### What this task involves
Every line of the listing below should come back exactly as written, with no images.

### Given information
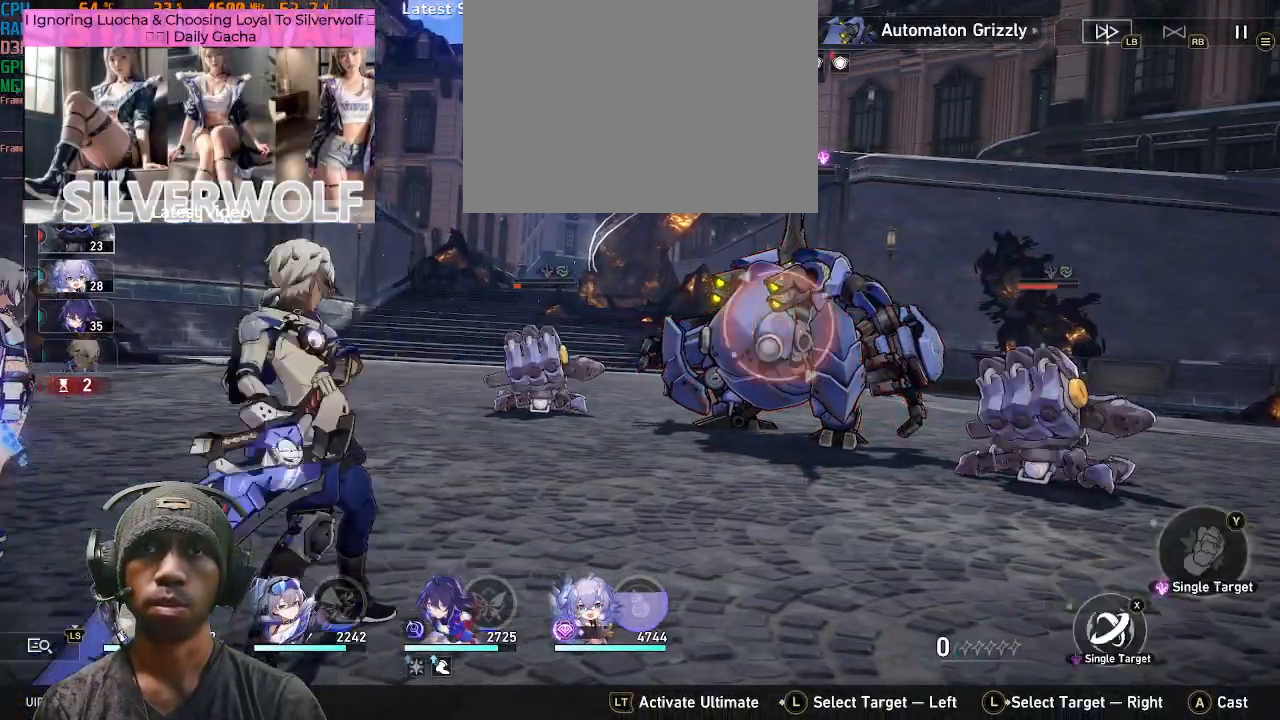
{"buttons": ["R2"], "left_stick": "center", "right_stick": "center", "events": []}
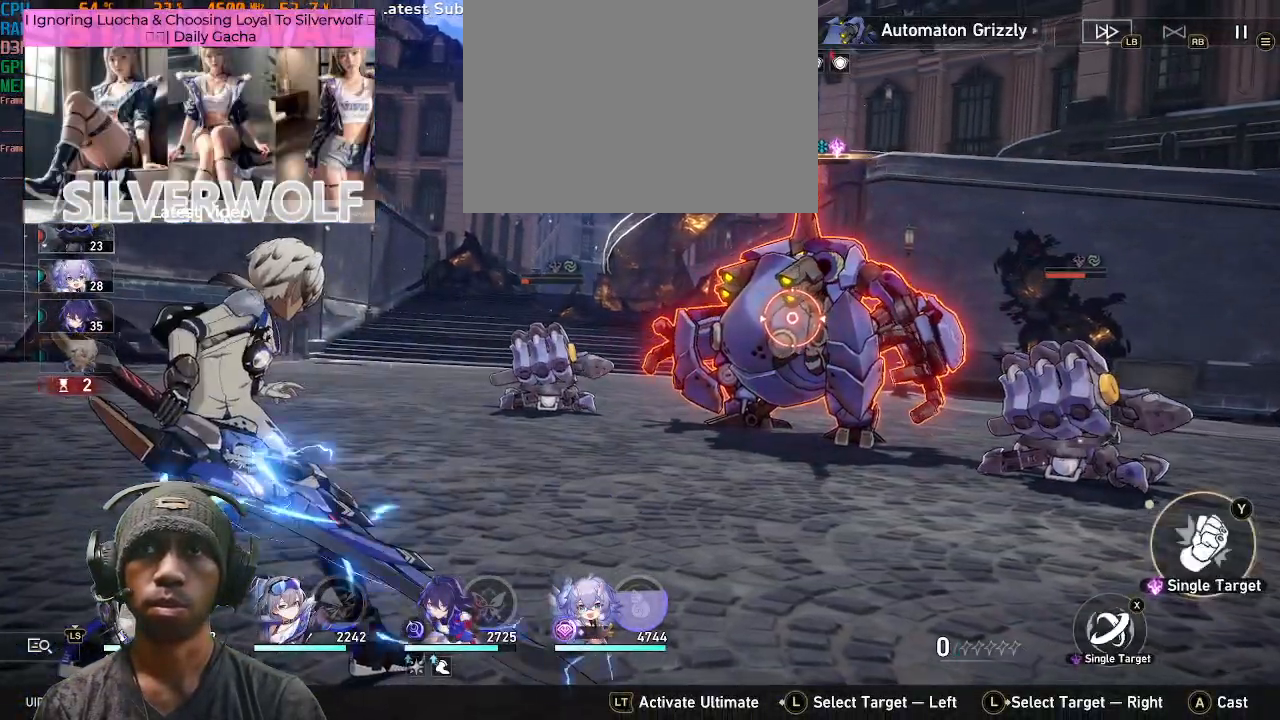
{"buttons": ["R2"], "left_stick": "center", "right_stick": "center", "events": []}
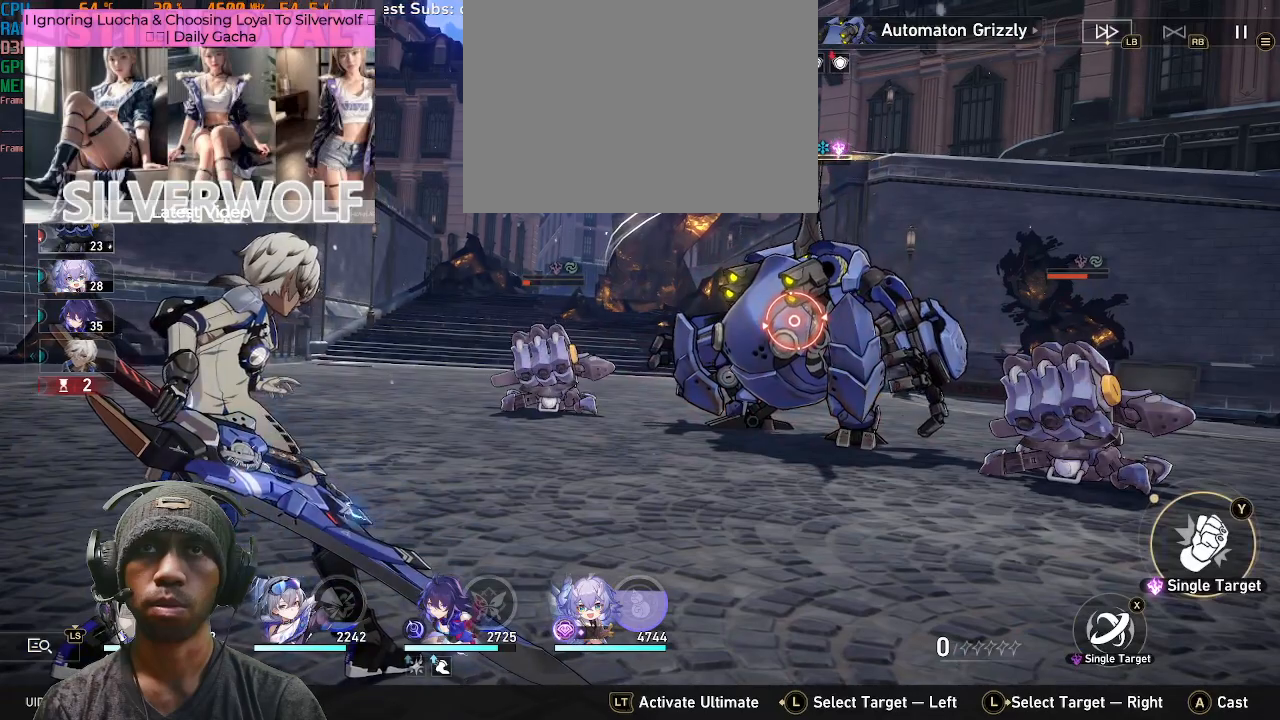
{"buttons": ["R2"], "left_stick": "center", "right_stick": "center", "events": []}
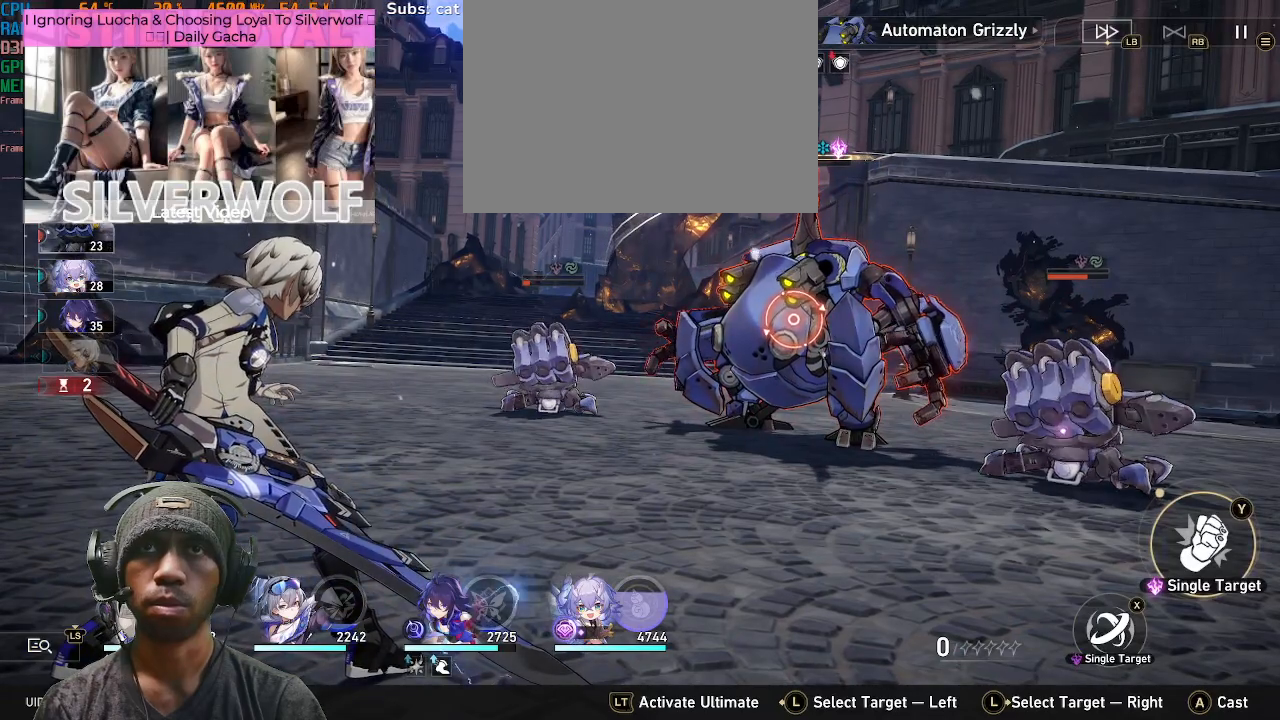
{"buttons": ["R2"], "left_stick": "center", "right_stick": "center", "events": []}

### Answer section
{"buttons": ["R2"], "left_stick": "center", "right_stick": "center", "events": []}
{"buttons": ["R2"], "left_stick": "center", "right_stick": "center", "events": []}
{"buttons": ["R2"], "left_stick": "center", "right_stick": "center", "events": []}
{"buttons": ["R2"], "left_stick": "center", "right_stick": "center", "events": []}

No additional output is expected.